First of all, it isn't really known yet which object it is, at least to the general public. Space Track (JSpOC) no doubt knows which object it is, but it would require them confirming it to the public to get the positive identification. In order for them to release this information to the public, it requires a high level expert to confirm the information, who normally doesn't work on weekends or nights. I expect the confirmation will be done today.
That being said, there are a few bits of information we can use. Of the 6 objects that are being tracked, 3 of them are in a lower orbit then the others. We know from publicly released information that Humanity Star is supposed to be in the lowest orbit. One of these objects is positively identified, meaning that it must be one of the two remaining objects, D or F.
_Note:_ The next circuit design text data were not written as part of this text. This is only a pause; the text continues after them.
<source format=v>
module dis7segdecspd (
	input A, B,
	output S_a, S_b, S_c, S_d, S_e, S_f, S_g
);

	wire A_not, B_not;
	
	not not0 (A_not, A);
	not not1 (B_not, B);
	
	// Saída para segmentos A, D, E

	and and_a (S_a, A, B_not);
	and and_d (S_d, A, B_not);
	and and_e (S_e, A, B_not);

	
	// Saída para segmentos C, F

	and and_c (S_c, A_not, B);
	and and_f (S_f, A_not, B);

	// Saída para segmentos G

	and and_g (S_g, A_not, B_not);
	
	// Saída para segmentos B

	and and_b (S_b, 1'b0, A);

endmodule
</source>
Given that Humanity Star was a secret payload, not announced to the general public until after launch, I suspect that it was given the last designated payload slot. In addition, "F" is the lowest object at the moment, and is given a "Large" Radar Cross Section (RCS) size by JSpOC, as is object "D". It seems like Small, Medium, and Large are the most commonly given values for the RCS size.
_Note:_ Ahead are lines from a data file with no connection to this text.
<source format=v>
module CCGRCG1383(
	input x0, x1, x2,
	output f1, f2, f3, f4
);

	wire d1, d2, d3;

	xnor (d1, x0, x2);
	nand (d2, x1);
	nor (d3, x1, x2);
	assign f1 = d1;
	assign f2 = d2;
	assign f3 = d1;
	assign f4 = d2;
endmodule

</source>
Lastly, the common convention of JSpOC is to give all payloads the first levels, followed by any booster stages, and finally any debris objects. It is worth noting that there are 4 "Payloads" that were launched, in addition to 2 "Booster" objects.
That being said, I'm confident that JSpOC things that "D" is Humanity Star", and "F" is the spent second stage booster. "E" would be the spent third stage booster, and "B" and "C" should be the two Lemur satellites. I wouldn't make anything official until JSpOC releases the designations, but I believe 43166 is the proper designation for Humanity's Star.
So, I was wrong, the real one is the "F", 2018-010F 43168. I suspect that the two looked alike, and they initially guessed wrong between Humanity Star and the booster stage.